# and this



## aykalam (Apr 12, 2010)

Egypt will reduce half street lights in order to save 700 megawatts of power worth LE6 billion ($920,000), the state-run daily newspaper Al-Ahram reported today.
Al-Ahram added that Ahmed Imam, who took office as Minister of Electricity and Energy last week, said the electricity conservation plan will be carried out by the Ministry of Local Development and accomplished by March 2013.

In late December last year, over 15 nationwide power stations halted electricity generation due to shortages of fuel. Sources told Al-Ahram that if the fuel production crisis does not end soon, "half of Egypt's governorates will be plunged into darkness".

in October last year the government had called for all shops to shut at 10 pm in order to conserve electricity. The new rules, however, which were meant to go into effect on 1 November, proved unacceptable to much of the public.

Egypt to turn off half street lights to save electricity - Economy - Business - Ahram Online

I wonder if they will turn off half of the lights that actually work


----------



## MaidenScotland (Jun 6, 2009)

The lights on the bridge outside my window are very rarely on and it has been like that for a couple of years. 

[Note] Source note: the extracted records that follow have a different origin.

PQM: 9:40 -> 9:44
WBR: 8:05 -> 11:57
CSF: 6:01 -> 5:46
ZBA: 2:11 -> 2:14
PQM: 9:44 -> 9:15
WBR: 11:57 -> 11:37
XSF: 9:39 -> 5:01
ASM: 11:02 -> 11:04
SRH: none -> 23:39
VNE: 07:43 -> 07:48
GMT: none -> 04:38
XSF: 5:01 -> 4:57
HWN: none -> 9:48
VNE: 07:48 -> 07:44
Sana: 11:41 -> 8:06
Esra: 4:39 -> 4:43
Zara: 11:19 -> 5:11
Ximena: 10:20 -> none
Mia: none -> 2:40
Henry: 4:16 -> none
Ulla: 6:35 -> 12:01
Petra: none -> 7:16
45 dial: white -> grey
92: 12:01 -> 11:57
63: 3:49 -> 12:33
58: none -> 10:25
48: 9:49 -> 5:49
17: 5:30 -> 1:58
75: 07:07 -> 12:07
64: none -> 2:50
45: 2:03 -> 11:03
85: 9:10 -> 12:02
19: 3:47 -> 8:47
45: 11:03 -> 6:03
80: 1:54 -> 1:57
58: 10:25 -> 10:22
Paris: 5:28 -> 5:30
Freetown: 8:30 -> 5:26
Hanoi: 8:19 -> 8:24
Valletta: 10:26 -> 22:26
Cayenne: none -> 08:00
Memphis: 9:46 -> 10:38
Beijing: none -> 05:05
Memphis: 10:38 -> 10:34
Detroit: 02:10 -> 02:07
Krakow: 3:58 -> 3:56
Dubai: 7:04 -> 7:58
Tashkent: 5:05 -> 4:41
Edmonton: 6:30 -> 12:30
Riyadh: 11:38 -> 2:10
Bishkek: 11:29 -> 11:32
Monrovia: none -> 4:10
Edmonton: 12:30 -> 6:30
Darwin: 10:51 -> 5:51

A simple solution would be to turn off all those bright lit neon advertising boards and the churches and mosques that are lit up like something from Vegas.


----------



## aykalam (Apr 12, 2010)

MaidenScotland said:


> The lights on the bridge outside my window are very rarely on and it has been like that for a couple of years.
> 
> A simple solution would be to turn off all those bright lit neon advertising boards and the churches and mosques that are lit up like something from Vegas.


Haram! 

We should always light the path to salvation


----------